(July 23, 2012) Two California Chamber of Commerce-opposed bills that will increase food costs for consumers will be heard on August 6, when the Legislature returns from summer recess.
- AB 1313 (Allen; D-Santa Rosa) drives up the cost of commodities to consumers by removing the existing overtime exemption allowed for agricultural employers.
- AB 2346 (Butler; D-Los Angeles) could increase the price of food and force growers to move their crop production to other states and countries, thereby hurting California exports, by creating excessive, unnecessary new rules regarding heat illness prevention with unreasonable consequences for violations.
AB 1313; Competitive Disadvantage
AB 1313 imposes costly new mandates on California farmers that will limit their ability to maintain their operations and will place them at a competitive disadvantage.
Given the seasonal and unique nature of agriculture production, farmers are exempted under both state and federal law from the eight-hour workday so as to provide farmers with greater flexibility with scheduling employees.
Currently, farmers are required to pay overtime to their employees after ten hours of work in any workday or after six days of work in any workweek.
AB 1313 would remove this exemption and force farmers to pay overtime rates to agricultural employees after eight hours of work in any workday or forty hours of work in a workweek. Removal of this exemption will significantly increase farmers’ cost of doing business.
During a time in which farmers in California are struggling to keep their farms open, this increased burden will force them to:
- completely shut down;
- avoid overtime by limiting employees’ hours, thereby cutting employees’ pay;
- reduction of jobs; or
- pass of the increased costs onto consumers. Any of these four options will interfere with California farmers’ ability to remain competitive with other states.
Job growth in the private sector, including the agricultural industry, is a key to helping our economy recover. Saddling private industries with new and costly burdens such as AB 1313 will only hamper California’s economic growth and potentially contribute to the unemployment rate, which is currently the third highest in the nation.
AB 2346; Complex and Overly Burdensome Requirements
In 2005, California was the first state in the nation to adopt heat illness regulations. These regulations were developed with extensive input from labor and management. Since the adoption of these regulations Cal/OSHA has actively worked with employers providing education and compliance assistance, as well as an enormous enforcement effort and presence. In response to the regulations and the assistance of regulators, employers have stepped up compliance efforts and successfully reduced the incidence of heat related illness in outdoor workplaces. Cal/OSHA attests to the success of their program in impacting increased compliance in outdoor places of employment throughout the state.

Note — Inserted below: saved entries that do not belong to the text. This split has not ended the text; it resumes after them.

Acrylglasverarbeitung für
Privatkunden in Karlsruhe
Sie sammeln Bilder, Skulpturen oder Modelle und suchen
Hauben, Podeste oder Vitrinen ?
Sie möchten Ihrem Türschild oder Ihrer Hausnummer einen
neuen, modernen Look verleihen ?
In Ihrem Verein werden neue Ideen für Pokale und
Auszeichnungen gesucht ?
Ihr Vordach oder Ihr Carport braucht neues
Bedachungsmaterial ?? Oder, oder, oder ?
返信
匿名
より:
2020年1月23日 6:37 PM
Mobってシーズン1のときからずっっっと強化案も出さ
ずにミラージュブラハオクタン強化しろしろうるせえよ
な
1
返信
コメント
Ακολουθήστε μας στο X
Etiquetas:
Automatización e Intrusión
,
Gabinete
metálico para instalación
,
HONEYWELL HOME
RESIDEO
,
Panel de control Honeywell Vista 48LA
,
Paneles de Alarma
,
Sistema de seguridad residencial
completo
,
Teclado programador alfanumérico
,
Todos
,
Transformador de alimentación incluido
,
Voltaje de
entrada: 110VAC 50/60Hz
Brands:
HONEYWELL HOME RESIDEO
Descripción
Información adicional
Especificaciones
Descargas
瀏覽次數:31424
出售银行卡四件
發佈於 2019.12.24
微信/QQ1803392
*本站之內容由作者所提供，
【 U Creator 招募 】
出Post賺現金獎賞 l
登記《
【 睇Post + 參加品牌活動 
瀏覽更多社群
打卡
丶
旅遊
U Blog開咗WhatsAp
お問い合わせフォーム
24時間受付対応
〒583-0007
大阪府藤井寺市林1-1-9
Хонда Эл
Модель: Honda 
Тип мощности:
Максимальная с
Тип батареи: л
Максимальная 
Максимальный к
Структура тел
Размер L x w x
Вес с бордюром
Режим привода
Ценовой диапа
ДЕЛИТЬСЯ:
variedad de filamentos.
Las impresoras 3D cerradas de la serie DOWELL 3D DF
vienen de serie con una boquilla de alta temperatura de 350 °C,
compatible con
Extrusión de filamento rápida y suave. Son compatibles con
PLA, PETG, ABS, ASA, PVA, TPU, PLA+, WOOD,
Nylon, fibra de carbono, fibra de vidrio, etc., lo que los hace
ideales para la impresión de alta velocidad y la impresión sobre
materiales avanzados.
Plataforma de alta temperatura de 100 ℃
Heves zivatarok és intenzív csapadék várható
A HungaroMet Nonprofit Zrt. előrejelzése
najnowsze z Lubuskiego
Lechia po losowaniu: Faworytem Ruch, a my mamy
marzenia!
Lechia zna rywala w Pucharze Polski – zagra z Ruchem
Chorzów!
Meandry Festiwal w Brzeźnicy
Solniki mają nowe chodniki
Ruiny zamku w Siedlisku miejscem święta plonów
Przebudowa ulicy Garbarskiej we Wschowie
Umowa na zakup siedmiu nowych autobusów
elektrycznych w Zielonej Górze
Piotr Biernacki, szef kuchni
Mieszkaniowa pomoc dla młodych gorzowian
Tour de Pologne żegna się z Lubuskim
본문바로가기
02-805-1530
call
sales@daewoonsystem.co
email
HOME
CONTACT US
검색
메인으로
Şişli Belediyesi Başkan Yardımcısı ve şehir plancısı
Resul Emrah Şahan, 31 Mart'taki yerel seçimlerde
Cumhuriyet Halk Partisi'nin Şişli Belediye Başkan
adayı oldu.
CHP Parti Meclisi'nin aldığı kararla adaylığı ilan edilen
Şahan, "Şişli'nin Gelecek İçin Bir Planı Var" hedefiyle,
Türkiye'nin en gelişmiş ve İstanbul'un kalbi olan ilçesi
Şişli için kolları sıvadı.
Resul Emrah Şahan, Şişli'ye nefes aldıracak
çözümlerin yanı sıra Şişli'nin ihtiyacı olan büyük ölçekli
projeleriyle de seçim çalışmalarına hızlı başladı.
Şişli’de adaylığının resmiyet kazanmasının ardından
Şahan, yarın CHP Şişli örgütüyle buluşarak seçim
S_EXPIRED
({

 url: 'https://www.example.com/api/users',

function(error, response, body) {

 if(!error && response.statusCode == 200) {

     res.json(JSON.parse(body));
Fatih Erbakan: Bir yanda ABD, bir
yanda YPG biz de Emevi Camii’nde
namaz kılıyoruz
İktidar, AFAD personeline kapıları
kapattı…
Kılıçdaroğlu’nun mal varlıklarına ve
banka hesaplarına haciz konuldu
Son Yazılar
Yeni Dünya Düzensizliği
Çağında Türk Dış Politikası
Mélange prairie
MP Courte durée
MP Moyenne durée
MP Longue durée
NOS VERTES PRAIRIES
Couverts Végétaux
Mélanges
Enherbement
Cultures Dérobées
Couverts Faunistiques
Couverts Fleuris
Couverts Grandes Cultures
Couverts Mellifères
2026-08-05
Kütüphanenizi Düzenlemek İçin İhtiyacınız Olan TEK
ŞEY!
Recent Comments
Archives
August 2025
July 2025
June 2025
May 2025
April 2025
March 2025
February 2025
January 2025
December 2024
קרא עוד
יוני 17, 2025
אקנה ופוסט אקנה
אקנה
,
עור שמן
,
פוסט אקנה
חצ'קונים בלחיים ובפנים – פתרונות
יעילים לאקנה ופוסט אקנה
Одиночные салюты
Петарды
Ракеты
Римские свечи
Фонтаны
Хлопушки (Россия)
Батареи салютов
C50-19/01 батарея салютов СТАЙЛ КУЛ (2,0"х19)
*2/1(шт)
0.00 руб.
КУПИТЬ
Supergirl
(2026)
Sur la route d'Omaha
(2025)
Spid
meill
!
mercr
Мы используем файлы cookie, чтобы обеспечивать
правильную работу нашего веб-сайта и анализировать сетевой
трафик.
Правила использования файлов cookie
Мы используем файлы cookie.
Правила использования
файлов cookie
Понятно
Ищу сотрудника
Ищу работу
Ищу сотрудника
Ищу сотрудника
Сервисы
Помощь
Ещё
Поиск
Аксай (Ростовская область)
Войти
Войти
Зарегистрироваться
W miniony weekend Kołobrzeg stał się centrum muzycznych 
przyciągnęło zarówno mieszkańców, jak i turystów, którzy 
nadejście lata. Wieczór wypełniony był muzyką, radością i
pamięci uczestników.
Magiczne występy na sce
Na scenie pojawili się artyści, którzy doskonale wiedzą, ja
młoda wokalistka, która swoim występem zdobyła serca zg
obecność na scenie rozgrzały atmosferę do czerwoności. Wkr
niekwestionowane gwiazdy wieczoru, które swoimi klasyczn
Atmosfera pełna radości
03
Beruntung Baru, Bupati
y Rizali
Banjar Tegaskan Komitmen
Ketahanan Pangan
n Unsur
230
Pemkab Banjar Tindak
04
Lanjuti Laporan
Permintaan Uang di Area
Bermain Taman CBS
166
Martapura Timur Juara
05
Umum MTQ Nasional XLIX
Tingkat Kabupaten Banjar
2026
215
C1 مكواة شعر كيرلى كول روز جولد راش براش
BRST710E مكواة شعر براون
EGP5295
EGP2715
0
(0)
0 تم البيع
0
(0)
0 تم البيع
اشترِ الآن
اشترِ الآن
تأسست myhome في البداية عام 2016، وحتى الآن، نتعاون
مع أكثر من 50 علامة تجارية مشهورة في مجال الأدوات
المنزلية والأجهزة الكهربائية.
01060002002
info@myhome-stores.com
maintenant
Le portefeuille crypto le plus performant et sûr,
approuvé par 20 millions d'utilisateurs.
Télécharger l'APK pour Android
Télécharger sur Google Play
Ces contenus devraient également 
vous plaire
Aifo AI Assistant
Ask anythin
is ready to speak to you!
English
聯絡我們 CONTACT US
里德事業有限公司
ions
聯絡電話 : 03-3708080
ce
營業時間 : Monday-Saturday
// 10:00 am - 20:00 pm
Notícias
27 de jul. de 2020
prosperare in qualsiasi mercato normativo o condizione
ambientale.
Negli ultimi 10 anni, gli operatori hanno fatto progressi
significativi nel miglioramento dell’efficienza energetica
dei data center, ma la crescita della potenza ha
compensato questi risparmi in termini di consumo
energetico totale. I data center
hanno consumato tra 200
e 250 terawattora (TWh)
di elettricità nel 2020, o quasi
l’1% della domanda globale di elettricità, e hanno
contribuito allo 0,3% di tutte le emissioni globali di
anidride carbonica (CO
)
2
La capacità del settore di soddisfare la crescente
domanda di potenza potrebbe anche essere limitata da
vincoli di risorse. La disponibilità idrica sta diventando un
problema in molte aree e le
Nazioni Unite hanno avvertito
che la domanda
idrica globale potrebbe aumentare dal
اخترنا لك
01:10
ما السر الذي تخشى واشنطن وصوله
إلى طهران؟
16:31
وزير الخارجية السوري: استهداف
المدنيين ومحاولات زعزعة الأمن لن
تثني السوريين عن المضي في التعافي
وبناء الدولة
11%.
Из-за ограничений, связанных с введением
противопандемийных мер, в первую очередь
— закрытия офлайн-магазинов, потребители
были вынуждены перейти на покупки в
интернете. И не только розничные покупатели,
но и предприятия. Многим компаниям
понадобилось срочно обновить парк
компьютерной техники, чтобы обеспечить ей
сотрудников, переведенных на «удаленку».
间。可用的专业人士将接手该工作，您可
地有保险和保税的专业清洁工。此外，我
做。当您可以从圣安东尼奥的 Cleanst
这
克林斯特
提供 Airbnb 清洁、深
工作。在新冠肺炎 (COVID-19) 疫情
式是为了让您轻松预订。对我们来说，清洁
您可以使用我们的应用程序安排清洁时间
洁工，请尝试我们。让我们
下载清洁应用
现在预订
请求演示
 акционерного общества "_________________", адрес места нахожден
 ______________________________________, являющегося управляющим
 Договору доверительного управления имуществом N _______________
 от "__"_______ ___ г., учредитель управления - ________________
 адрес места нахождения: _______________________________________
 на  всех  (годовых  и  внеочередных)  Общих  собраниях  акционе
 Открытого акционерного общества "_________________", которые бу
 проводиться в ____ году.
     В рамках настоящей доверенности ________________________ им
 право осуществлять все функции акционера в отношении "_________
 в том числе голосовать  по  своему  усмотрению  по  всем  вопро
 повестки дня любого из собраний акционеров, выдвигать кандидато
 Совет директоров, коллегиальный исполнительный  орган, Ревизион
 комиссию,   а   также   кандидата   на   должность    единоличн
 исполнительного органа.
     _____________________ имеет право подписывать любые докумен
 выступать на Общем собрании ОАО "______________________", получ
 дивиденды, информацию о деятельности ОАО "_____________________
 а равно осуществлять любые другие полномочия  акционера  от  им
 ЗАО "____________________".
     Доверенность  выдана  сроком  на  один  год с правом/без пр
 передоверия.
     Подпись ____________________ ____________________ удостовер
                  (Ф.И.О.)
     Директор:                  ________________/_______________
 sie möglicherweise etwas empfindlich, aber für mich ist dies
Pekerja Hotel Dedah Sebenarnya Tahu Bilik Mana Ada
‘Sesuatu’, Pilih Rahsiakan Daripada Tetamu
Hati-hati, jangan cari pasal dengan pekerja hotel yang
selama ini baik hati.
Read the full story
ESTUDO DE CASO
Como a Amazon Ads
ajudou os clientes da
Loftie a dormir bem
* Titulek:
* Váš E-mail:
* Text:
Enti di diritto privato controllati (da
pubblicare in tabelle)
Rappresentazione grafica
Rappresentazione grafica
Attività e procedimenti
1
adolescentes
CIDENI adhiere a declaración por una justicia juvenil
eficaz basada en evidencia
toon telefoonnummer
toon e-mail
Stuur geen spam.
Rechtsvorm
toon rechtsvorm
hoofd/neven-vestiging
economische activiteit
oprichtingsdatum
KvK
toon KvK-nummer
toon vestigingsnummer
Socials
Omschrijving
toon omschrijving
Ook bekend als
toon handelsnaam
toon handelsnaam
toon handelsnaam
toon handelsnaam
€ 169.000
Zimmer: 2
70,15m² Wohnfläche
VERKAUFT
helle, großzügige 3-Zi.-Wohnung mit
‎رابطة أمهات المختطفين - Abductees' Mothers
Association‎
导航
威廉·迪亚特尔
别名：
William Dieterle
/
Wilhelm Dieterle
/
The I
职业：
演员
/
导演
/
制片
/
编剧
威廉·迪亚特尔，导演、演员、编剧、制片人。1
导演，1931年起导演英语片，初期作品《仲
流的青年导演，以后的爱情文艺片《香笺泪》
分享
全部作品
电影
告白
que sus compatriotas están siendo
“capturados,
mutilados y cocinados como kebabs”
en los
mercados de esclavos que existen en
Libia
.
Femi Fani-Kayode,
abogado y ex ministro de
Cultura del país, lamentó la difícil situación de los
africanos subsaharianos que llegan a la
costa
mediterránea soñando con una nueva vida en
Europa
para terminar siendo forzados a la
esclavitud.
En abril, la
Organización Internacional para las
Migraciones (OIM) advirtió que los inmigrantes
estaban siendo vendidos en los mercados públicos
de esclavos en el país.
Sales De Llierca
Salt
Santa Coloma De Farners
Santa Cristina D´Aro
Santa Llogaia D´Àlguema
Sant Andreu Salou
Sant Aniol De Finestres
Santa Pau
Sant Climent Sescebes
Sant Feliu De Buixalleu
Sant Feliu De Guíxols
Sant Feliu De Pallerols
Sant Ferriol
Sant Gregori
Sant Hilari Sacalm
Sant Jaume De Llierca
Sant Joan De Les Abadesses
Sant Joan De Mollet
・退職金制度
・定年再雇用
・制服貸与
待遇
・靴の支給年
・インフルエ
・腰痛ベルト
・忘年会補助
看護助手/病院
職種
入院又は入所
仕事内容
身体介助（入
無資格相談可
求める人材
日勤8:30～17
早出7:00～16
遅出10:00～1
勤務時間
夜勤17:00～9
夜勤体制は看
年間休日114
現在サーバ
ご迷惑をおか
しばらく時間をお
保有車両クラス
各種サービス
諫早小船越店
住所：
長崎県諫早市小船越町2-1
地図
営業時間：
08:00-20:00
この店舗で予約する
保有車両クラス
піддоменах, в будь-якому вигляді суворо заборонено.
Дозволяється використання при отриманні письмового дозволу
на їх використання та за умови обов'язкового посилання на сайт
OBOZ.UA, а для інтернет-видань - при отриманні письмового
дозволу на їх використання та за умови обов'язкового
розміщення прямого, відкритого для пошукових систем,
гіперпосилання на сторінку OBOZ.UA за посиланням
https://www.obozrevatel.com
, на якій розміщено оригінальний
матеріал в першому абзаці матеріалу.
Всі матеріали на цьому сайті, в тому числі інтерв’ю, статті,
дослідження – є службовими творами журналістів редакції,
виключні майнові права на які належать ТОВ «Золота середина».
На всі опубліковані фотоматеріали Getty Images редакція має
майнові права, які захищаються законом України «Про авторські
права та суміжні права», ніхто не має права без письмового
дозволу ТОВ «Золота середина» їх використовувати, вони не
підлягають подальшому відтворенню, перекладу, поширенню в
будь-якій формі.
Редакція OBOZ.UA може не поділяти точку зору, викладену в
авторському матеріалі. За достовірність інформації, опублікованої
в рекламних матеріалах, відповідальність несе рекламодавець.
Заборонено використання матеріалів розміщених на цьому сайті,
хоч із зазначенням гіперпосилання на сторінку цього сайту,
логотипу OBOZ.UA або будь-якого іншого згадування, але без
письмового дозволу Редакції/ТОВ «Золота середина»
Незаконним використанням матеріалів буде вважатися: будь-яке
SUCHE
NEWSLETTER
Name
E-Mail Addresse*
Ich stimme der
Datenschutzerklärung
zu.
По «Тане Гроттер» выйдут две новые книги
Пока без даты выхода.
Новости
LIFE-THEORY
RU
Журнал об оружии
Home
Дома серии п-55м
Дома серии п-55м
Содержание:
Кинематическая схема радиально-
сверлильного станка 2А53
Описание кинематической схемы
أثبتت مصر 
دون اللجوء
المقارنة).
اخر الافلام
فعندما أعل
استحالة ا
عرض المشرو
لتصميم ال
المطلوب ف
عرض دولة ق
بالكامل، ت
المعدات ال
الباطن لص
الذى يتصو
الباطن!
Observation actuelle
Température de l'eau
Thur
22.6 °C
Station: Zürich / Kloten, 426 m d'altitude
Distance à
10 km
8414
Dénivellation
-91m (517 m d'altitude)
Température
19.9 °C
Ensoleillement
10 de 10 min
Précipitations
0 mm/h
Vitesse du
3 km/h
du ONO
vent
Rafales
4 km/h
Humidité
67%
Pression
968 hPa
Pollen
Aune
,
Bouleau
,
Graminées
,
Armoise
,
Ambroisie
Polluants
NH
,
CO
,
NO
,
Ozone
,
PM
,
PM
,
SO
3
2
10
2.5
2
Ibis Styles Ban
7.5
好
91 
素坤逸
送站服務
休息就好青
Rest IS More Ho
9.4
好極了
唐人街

Agricultural employers made enormous strides in compliance and created unprecedented public – private partnerships. There is no reason for this bill.
The enforcement provisions combined with fines and penalties are extraordinarily high and unwarranted. The opportunities for litigation are almost limitless; from private rights of action and enormous awards of damages, bounty hunter provisions, joint liabilities and high penalties. State regulators have effective enforcement authority and statutory provisions for fines, penalties and due process for employers which should be respected as the appropriate authority for heat illness prevention enforcement.
This bill creates such complex and overly burdensome requirements that agricultural employers may not be able to comply. The bill is filled with procedural traps nearly impossible to avoid. As such, the overly punitive fines for violations could be a disincentive for employers to remain in California.